The road to reduced inflation remains uncertain. The Department of Labor’s delay in the September CPI report increases the unpredictability surrounding the Federal Reserve’s interest rate decisions at a sensitive time when markets seek clear indicators of price stability.

Analysts have noted that due to the limited economic data stemming from these delays and a federal government shutdown, the Federal Reserve will rely more heavily on outdated or incomplete information. This scenario heightens the importance of each CPI release, making it critical for monetary policy decisions. While Bessent acknowledged the awkward timing, he maintains a positive outlook based on the trend of declining energy prices.

Meanwhile, the broader economy continues to progress. Data from Q3 2025 showcased steady business investment, a 2.8% annual increase in real consumer spending, and a 3.3% uptick in business shipments. Even with a dip in federal employment linked to the government shutdown, GDP growth projections have improved. Economists polled by The Wall Street Journal revised expected GDP growth for the third quarter to 2.7% annually, up from 1.0% in July.

This statistical resilience bolsters Bessent’s enthusiasm. Decreased inflation coupled with rising disposable income could sustain the current economic expansion. Nevertheless, labor shortages driven partially by immigration enforcement efforts may exert further pressure on wages, complicating the inflation landscape.

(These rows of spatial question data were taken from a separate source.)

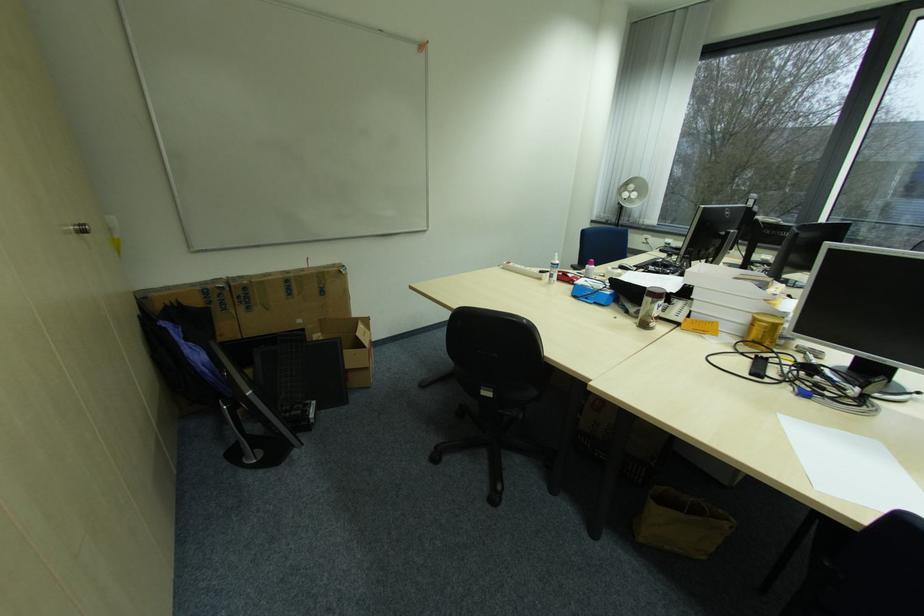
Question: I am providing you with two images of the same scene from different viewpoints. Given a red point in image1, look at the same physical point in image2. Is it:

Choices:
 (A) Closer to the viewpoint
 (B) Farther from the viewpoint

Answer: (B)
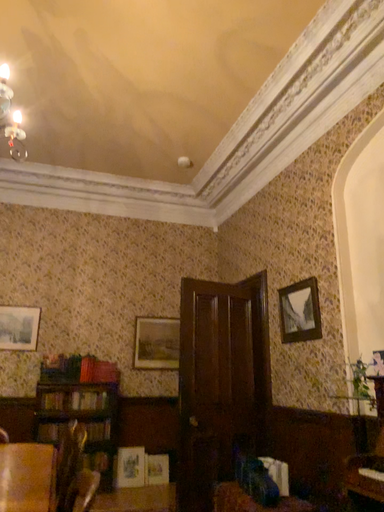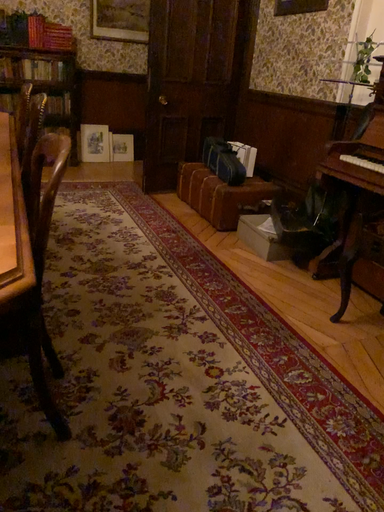
Question: How did the camera likely rotate when shooting the video?

Choices:
 (A) rotated upward
 (B) rotated downward

Answer: (B)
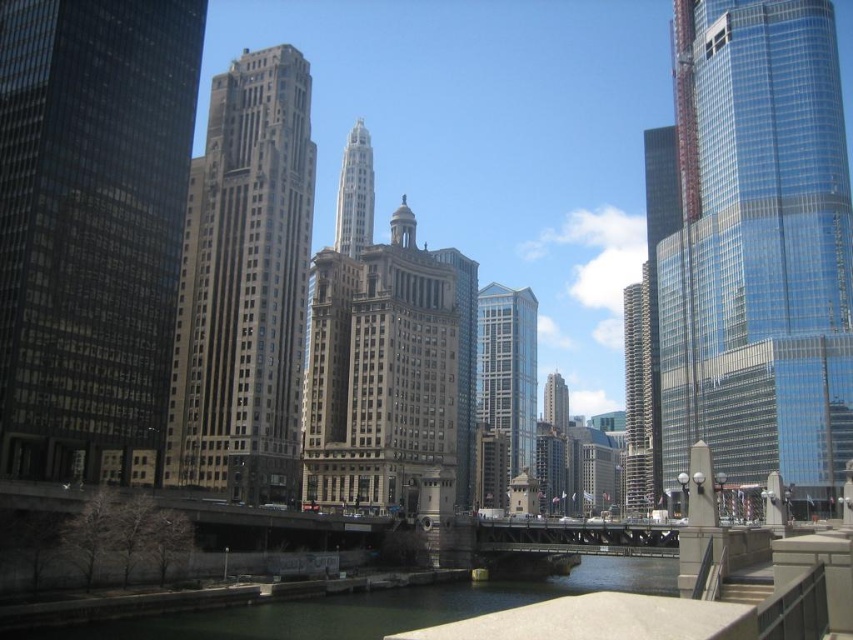
Is the position of gold textured building at center more distant than that of gray stone tower at center?

No, gold textured building at center is closer to the viewer.

Does gold textured building at center lie in front of gray stone tower at center?

Yes, it is in front of gray stone tower at center.

The width and height of the screenshot is (853, 640). In order to click on gold textured building at center in this screenshot , I will do `click(244, 285)`.

Locate an element on the screen. gold textured building at center is located at coordinates (244, 285).

Can you confirm if glassy reflective skyscraper at center is positioned below glassy reflective skyscraper at right?

Actually, glassy reflective skyscraper at center is above glassy reflective skyscraper at right.

Is the position of glassy reflective skyscraper at center less distant than that of glassy reflective skyscraper at right?

That is True.

Is point (490, 388) closer to camera compared to point (634, 454)?

Yes, it is in front of point (634, 454).

You are a GUI agent. You are given a task and a screenshot of the screen. Output one action in this format:
    pyautogui.click(x=<x>, y=<y>)
    Task: Click on the glassy reflective skyscraper at center
    The height and width of the screenshot is (640, 853).
    Given the screenshot: What is the action you would take?
    pos(508,369)

Can you confirm if beige stone building at center is positioned above gray stone tower at center?

Incorrect, beige stone building at center is not positioned above gray stone tower at center.

Between point (413, 323) and point (354, 189), which one is positioned behind?

The point (354, 189) is more distant.

The image size is (853, 640). I want to click on beige stone building at center, so click(381, 376).

The image size is (853, 640). In order to click on beige stone building at center in this screenshot , I will do `click(381, 376)`.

Importantly, Bessent’s optimism is rooted in the tangible benefits working Americans may see reflected in their paychecks and tax forms within months. By Q1 2026, many families could be looking at refunds several thousand dollars higher than usual—especially impacting those who earn hourly wages, rely on overtime, or work in tipped positions. These groups have been among the hardest hit by inflation in recent years.

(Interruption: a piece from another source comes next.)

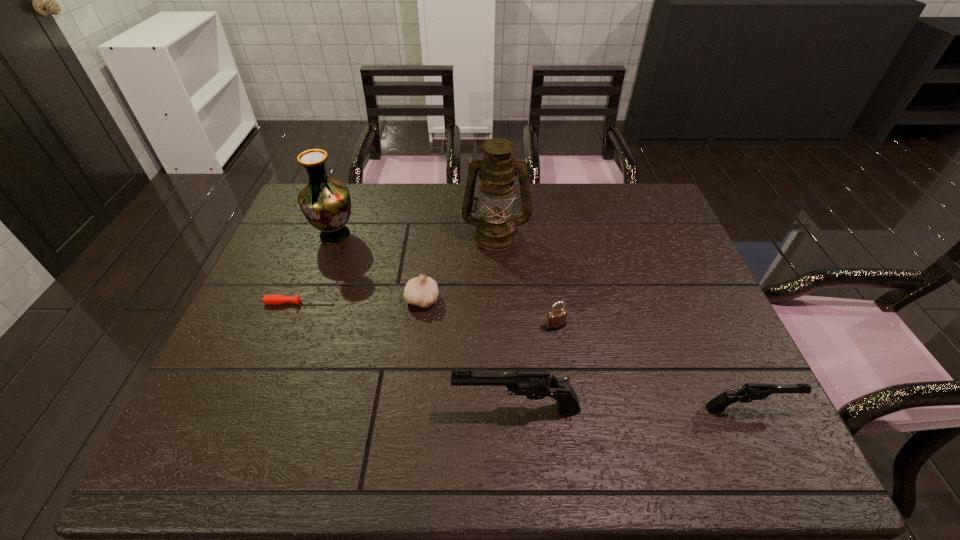
Considering the uniform spacing of guns, where should an additional gun be positioned on the left? Please locate a free spot. Please provide its 2D coordinates. Your answer should be formatted as a tuple, i.e. [(x, y)], where the tuple contains the x and y coordinates of a point satisfying the conditions above.

[(284, 408)]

According to IRS data, these workers have yet to adjust their withholding, leading to unexpectedly generous refunds. Once received, it’s anticipated that many will better align their withholding, increasing their monthly income rather than waiting for a lump sum each April. The combination of these changes could lead to sustained increases in disposable income.

Even as some fiscal conservatives express skepticism about the implications of tax cuts and potential deficits, Bessent stands firm in his predictions. “Things look great,” he reiterated during his Kudlow interview.

Ultimately, only time and continued economic data will reveal whether Bessent’s optimistic forecasts hold true. Nevertheless, his message is explicit: there appears to be a real financial improvement on the horizon for working families, starting with their tax returns for 2025. As the New Year approaches, all eyes will closely monitor fiscal policies and the economic conditions affecting working Americans, eager to see just how “gangbusters” the economy can become.